My place is not very big, only the clipped lawn in front of the house, and about an acre on the south side ending in the bluff, and a couple of acres to the north, where lies my garden and the rest a hayfield. I should have ploughed up that hayfield and put it into potatoes if I could have found anybody to do the ploughing. But it is just as well as a hayfield. Everybody has been planting potatoes this year. I almost expect to see the gutters sprouting potatoes as I ride along with Old Goodwin in his car. Potatoes will be cheap next winter. And if I had ploughed up that field it would have been even less inviting for our guests to wander over.

Not that any of them showed any disposition to wander over it. The older ones seemed well content to settle down again under my pine, Bobby was mooning alone at the edge of the bluff, Elizabeth was standing talking with Jimmy Wales, and Jack Ogilvie was trying to persuade Olivia to walk to a little clump of trees. I had seen Eve showing him the clump of trees earlier in the day. At last they did walk off toward the trees, Olivia obviously discontented and watching Bobby out of the corner of her eye.

I drifted toward Eve, and she drifted toward me, and we came together, which might be reprehensible but was not strange. We generally do come together. She was clad all in light, filmy white, with two red roses at her bosom, and her hair a glory. And her eyes—there are no other such eyes as hers.
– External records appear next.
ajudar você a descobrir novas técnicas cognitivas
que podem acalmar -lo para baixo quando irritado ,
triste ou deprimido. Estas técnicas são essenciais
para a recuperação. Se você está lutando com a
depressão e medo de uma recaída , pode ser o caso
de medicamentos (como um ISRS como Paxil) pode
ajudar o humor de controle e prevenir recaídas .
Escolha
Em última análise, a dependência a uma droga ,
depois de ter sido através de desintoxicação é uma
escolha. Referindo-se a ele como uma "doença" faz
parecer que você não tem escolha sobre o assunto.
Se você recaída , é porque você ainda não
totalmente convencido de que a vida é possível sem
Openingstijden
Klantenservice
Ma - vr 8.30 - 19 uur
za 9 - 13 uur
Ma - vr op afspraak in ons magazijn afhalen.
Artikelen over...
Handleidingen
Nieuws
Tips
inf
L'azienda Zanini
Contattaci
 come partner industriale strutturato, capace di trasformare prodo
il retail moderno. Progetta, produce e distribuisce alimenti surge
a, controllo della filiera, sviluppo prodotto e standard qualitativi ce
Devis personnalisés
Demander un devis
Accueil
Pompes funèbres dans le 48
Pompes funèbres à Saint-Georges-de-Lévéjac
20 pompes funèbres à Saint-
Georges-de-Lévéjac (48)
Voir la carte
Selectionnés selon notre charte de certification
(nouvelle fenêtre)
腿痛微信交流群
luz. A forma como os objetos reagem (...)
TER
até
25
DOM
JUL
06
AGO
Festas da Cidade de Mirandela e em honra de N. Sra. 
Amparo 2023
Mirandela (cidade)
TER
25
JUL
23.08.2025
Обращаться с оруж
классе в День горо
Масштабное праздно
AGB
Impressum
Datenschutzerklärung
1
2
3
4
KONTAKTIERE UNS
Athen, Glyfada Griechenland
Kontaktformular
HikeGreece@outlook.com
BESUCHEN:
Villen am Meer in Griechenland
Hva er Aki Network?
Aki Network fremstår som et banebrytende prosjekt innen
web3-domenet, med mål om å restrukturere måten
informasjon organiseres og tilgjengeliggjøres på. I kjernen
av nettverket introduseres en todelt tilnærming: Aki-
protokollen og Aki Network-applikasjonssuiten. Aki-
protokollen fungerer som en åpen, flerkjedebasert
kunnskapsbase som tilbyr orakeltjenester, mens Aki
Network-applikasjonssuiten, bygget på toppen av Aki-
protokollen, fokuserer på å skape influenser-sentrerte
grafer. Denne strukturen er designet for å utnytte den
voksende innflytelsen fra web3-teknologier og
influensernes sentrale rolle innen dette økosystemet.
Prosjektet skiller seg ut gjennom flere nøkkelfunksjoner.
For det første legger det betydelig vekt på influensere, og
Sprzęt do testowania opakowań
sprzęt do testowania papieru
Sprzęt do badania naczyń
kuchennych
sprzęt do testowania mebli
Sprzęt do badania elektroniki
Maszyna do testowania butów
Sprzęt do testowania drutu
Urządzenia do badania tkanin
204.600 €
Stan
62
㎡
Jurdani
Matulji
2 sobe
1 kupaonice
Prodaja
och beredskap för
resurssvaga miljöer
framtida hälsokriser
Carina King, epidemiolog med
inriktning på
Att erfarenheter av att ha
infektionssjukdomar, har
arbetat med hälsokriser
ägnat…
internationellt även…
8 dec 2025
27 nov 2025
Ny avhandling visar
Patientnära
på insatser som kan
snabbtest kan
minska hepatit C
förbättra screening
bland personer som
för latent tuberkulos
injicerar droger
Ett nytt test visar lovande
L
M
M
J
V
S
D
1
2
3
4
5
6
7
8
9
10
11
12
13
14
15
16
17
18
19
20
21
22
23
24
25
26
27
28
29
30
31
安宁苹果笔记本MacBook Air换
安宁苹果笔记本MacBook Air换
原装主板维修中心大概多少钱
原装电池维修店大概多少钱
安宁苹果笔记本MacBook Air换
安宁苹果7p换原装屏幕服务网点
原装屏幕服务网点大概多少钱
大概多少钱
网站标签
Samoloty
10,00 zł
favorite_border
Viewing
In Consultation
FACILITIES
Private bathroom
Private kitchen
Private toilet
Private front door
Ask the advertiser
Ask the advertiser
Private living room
"Eve," I whispered, "do you want to be disgraced? How can you expect anything else when you dress as you did for that other clambake that I remember, and your eyes smiling, and that light upon your hair?"

It was more than her eyes that smiled as she looked at me.

"Yes," she whispered in return. "I want to be. Shan't I show you our clump of trees?" She laughed as she finished.

I hesitated. "But Ogilvie—and Olivia."

"Stupid!" she said. "I did not show him every nook. Come!"

So we wandered about, but we brought up at a secluded nook in our clump, and Eve held up her face to mine. But when I had done it she put her finger on my lips and listened.